**Problem**
Within the entries below, how many lines carry the word "километре"? State the number and stop.

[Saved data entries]
Start of Block

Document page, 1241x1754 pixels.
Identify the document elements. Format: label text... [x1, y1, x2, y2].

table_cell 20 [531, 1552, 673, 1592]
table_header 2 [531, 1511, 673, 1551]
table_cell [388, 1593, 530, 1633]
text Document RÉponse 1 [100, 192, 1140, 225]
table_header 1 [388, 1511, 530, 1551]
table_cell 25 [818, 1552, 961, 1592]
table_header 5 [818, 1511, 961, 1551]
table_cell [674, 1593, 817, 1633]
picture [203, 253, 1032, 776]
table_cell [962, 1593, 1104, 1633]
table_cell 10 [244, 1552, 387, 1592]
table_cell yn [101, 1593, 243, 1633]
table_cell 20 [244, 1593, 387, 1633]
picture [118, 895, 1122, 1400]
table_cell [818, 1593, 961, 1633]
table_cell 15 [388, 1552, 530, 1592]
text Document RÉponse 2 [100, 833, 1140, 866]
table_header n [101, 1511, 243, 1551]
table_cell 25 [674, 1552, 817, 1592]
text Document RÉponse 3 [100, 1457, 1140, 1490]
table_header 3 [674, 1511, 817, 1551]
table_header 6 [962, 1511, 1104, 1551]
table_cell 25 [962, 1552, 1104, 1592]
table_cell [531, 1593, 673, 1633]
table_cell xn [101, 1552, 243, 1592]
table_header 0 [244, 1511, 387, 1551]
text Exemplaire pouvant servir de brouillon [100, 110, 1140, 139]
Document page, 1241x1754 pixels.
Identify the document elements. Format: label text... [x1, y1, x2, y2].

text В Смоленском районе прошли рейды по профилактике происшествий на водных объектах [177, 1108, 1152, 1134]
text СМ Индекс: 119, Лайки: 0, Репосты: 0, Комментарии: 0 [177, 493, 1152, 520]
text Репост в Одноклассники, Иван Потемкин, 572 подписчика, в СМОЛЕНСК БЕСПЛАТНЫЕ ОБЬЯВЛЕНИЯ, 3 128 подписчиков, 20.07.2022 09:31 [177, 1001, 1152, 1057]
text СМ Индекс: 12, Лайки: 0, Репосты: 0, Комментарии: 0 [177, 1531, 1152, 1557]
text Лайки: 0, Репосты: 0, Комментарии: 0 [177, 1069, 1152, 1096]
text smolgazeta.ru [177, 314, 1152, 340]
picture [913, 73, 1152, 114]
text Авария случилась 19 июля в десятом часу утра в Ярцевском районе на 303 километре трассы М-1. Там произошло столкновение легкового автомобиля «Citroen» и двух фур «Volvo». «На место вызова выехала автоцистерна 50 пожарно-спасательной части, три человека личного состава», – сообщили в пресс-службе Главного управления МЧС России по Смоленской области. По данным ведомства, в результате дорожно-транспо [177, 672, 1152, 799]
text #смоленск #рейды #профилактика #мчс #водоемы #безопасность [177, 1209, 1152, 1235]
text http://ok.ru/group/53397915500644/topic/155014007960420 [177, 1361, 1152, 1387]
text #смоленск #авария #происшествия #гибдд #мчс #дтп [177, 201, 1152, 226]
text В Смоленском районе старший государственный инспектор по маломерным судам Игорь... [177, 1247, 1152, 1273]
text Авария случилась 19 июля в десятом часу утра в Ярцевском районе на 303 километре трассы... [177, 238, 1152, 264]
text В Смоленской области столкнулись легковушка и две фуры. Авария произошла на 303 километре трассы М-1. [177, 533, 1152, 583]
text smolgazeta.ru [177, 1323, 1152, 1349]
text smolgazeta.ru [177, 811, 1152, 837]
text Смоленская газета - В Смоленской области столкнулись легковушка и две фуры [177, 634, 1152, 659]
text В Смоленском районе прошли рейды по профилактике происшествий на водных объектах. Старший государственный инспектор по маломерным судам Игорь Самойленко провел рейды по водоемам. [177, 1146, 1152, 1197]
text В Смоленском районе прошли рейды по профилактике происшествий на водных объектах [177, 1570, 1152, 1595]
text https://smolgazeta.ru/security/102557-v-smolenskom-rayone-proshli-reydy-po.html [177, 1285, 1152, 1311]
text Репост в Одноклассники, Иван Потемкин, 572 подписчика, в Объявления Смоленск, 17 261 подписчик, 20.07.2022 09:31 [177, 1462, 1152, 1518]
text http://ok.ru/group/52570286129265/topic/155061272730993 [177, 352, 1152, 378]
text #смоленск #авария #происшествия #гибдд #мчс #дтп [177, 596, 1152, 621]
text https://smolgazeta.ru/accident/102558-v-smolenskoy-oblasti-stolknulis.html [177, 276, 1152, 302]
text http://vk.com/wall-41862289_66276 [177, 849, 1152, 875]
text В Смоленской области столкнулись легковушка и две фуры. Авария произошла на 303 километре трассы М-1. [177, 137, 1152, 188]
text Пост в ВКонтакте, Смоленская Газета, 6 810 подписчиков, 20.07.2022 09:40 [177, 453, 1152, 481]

End of Block

**Result**
4